During the storm, the breakwaters in Rockport put up a fight but sustained damage.
Each breakwater is different. Some are jetties made of concrete and stone. Others, many don’t realize, are beaches.
“A lot of people know Rockport Beach is the beautiful place that it is, but it serves another purpose. It is a protective breakwater in its own way to the rest of Rockport,” Barrett explained.
The beach lost a lot of sand, so they’ll be doing a beach renourishment to build that sand back up.
Nearby, a set of breakwaters allow boats and water in and out of Little Bay.
“It lets drainage water that is produced within our community in and out. It was torn up quite a bit. And as of this week, we’re doing a bid to repair that,” Barrett said.

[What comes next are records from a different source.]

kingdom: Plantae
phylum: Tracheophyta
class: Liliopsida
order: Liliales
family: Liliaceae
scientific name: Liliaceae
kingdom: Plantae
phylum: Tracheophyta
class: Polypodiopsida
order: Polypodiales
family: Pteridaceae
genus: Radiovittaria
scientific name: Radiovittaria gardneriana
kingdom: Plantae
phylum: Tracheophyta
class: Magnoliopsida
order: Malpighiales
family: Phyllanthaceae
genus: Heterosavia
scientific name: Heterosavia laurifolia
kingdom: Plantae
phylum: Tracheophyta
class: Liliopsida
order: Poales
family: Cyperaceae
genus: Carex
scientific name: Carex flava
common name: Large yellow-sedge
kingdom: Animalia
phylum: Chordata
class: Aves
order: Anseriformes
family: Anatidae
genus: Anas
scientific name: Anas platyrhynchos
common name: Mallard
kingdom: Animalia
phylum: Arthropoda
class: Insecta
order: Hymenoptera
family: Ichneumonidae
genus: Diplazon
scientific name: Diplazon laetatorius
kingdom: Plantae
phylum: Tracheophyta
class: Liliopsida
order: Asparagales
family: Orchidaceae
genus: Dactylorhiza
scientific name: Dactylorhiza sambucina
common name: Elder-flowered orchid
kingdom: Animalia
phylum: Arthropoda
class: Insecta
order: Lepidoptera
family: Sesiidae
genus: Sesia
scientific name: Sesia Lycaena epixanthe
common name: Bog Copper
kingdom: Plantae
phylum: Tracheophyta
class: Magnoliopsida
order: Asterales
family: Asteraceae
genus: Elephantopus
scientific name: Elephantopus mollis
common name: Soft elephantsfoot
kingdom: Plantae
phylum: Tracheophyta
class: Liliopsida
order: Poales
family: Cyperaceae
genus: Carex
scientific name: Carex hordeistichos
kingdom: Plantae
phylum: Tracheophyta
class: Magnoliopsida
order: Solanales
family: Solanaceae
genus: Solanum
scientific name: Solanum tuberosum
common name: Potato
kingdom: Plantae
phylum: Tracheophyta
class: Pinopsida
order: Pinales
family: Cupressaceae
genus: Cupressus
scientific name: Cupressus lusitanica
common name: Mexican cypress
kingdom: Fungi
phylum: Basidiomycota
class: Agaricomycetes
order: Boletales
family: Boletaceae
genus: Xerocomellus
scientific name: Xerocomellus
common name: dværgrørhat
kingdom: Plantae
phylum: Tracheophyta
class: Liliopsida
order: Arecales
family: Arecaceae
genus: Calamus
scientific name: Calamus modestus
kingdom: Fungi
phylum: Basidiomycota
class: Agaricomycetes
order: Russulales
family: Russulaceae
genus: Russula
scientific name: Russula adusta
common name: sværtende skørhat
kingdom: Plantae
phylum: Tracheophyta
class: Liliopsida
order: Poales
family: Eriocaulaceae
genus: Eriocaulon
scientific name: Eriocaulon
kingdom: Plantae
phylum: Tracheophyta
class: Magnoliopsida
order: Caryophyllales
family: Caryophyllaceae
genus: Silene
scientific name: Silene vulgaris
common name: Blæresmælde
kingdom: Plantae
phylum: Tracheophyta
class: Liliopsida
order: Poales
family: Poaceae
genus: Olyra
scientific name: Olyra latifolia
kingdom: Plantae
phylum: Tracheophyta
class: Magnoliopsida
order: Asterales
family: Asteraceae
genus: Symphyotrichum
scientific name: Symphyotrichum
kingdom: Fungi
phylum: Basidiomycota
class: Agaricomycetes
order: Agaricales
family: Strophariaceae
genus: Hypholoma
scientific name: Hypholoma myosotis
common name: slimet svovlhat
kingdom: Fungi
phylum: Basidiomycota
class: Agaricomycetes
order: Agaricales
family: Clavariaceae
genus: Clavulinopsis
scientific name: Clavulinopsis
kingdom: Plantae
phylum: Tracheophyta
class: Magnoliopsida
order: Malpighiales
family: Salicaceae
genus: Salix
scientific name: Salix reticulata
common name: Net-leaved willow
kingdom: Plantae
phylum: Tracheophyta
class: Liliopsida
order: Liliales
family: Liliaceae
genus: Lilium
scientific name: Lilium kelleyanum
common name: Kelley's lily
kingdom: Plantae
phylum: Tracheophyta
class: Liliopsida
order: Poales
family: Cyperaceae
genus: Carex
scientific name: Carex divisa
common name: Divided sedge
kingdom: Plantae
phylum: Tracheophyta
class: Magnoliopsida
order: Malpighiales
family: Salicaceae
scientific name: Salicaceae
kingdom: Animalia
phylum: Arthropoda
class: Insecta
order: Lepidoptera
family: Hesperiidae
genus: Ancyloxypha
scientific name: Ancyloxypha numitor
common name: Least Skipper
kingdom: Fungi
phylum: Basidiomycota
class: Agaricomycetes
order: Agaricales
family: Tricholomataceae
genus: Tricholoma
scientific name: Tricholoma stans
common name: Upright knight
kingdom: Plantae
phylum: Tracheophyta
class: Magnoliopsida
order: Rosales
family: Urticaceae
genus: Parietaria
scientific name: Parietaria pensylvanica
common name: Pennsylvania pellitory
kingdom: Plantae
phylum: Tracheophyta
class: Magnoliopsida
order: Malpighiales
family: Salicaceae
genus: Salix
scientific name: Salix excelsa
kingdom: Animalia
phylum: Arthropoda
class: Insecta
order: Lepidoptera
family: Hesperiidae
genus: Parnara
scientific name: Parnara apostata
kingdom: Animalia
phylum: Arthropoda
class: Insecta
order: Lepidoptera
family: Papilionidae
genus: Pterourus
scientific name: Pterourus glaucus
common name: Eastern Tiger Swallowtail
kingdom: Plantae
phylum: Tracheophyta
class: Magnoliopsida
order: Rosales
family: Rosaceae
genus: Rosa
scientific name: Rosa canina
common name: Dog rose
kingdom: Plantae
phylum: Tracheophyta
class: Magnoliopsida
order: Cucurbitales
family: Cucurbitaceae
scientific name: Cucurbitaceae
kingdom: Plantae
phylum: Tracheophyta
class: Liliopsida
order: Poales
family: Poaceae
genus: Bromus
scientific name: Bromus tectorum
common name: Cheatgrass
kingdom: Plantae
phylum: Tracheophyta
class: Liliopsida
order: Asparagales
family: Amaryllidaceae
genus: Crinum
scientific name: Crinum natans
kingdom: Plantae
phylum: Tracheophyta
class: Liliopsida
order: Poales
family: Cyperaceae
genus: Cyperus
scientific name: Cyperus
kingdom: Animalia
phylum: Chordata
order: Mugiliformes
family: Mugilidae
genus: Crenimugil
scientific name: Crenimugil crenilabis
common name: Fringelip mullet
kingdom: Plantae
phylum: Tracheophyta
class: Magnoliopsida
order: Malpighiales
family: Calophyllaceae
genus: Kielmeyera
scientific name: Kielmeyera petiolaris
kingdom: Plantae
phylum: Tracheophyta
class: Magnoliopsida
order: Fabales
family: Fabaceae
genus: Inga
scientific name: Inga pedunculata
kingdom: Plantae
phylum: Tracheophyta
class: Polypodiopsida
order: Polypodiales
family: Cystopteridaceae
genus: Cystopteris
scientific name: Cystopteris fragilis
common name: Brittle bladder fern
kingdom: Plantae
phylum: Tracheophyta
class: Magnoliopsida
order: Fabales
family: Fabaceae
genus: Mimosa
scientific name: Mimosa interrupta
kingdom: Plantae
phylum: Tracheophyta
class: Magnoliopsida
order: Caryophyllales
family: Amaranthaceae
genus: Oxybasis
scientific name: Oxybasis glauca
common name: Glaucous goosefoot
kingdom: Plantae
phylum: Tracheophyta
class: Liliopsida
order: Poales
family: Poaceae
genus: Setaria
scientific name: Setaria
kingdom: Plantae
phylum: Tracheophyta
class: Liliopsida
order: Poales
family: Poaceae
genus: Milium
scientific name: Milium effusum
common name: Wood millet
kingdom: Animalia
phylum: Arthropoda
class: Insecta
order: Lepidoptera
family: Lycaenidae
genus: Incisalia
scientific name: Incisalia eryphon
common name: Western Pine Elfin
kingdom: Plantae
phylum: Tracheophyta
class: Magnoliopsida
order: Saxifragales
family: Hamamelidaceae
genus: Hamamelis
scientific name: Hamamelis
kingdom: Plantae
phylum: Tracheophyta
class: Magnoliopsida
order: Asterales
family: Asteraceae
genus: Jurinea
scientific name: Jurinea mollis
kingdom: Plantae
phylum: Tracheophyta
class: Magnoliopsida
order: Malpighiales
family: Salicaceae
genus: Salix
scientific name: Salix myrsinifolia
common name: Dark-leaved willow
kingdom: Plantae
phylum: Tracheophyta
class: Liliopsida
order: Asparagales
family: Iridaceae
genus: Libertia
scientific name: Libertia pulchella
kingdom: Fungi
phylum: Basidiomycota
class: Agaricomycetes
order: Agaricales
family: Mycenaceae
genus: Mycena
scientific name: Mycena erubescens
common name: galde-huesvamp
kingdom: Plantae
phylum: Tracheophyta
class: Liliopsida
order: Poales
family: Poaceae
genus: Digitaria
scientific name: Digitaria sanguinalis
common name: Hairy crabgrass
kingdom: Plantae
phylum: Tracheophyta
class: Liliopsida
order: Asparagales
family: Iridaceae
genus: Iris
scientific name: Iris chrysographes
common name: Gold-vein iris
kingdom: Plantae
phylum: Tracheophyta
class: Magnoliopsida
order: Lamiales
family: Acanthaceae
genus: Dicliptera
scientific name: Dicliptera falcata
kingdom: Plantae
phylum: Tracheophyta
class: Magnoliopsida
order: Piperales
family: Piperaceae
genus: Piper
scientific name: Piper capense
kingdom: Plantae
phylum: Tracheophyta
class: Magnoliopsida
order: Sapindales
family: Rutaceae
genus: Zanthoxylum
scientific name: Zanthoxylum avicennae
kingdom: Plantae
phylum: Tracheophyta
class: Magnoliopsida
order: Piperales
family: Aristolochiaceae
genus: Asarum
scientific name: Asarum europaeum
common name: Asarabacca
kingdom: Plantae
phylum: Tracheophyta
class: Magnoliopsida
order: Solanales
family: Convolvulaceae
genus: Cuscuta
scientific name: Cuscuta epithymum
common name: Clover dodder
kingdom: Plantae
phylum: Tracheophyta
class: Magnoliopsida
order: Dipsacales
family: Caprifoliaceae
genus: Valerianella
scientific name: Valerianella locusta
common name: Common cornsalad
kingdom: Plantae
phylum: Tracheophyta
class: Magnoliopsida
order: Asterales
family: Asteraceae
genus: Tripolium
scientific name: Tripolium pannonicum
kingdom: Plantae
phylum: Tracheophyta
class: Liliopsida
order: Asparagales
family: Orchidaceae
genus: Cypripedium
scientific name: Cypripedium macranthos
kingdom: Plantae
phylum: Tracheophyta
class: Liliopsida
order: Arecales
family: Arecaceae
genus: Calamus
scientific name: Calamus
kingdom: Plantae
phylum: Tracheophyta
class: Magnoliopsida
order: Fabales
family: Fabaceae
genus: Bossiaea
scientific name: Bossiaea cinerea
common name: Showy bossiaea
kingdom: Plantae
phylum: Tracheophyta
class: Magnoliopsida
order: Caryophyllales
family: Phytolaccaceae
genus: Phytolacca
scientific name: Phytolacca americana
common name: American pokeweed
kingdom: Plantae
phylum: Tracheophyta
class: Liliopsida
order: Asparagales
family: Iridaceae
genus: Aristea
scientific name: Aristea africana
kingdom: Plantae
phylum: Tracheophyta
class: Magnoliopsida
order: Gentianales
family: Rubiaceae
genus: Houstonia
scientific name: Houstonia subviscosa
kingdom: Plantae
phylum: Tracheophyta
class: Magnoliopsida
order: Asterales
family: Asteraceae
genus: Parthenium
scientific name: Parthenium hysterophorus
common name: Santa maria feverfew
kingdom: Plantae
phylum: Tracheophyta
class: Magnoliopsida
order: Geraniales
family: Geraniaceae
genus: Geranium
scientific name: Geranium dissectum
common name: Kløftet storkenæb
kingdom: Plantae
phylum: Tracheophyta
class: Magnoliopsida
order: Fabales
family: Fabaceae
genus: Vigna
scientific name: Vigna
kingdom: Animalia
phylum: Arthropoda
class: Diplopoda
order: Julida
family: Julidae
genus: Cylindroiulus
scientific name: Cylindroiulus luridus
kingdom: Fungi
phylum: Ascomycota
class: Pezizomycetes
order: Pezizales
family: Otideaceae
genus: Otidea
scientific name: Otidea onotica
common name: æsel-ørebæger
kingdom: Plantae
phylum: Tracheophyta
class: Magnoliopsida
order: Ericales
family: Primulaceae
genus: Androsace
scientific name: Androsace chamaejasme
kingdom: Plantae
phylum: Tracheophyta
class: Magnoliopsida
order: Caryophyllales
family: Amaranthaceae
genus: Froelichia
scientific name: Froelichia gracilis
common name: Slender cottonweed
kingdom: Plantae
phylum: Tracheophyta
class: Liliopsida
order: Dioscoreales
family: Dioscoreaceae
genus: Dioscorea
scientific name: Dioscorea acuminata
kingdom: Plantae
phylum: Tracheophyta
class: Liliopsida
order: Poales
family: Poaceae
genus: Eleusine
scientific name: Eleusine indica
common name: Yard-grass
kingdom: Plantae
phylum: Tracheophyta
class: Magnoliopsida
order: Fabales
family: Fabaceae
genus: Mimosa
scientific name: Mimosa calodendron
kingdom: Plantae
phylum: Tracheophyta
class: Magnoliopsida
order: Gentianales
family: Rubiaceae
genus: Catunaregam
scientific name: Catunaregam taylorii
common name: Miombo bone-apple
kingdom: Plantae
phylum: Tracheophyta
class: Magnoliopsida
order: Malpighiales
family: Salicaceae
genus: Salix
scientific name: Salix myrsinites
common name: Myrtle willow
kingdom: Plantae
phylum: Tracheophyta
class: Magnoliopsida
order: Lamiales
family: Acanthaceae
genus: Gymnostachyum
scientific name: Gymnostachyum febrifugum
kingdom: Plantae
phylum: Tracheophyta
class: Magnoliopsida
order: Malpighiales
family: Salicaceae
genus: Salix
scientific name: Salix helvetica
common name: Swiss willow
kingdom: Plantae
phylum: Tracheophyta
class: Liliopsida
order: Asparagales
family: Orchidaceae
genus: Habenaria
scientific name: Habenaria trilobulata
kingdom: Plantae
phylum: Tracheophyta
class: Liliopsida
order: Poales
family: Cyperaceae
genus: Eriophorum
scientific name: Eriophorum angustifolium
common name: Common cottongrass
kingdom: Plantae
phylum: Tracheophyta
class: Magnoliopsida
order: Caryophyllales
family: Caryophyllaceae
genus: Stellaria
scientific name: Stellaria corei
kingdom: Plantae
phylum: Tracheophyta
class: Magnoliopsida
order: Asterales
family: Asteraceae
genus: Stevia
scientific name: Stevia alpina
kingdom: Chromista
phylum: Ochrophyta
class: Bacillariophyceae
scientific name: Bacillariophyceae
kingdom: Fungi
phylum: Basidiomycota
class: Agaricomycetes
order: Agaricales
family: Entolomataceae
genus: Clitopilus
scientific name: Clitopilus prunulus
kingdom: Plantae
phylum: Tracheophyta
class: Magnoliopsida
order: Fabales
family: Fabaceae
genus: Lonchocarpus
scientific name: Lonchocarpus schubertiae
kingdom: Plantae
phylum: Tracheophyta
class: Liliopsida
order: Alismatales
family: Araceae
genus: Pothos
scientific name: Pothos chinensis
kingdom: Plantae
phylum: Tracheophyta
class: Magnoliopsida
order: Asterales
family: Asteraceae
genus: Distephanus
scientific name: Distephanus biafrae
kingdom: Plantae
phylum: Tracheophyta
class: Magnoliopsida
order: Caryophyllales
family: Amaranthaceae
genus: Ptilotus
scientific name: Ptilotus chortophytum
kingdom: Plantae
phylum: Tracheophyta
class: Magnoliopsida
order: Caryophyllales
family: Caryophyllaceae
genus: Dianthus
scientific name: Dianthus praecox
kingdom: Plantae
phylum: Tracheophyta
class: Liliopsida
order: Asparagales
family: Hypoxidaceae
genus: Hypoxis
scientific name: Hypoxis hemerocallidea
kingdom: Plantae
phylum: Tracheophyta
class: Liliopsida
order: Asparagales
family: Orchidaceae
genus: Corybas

It won’t be cheap or easy.
The Rockport entrance breakwater, for example, will need to be fortified with more concrete and stone in the form of massive rocks. Those rocks don’t come from the coast. They come from the Hill Country and will take crews, machinery and planning to move to Rockport. That’s not even taking into account the effort of securing those big rocks on the structures.
“It’s why it’s taken five years to go through the planning stages and working with FEMA and all these organizations to get to a point that we can make,” Barrett said.
He said that’s why he feels like the storm was just yesterday.
“We still work storm-related situations every day. I have an ongoing FEMA meeting that has been going on every Wednesday for five years,” he said.
Each repair project has a portion that needs to be matched by the Aransas County Navigation District.
“We’re very blessed that the federal funding has helped, but many of them have 10% to 20% matches that are required of us,” Barrett said.
Barrett said his department had built up a sizeable rainy day fund, and it was put into use five years ago.
“So our portion, yes, it’s painful, but in the long run between the two groups, will we have what we need? Of course, we will,” he said.
As Rockport-Fulton continues to thrive again despite adversity, the goal is to create breakwaters as strong as the community itself.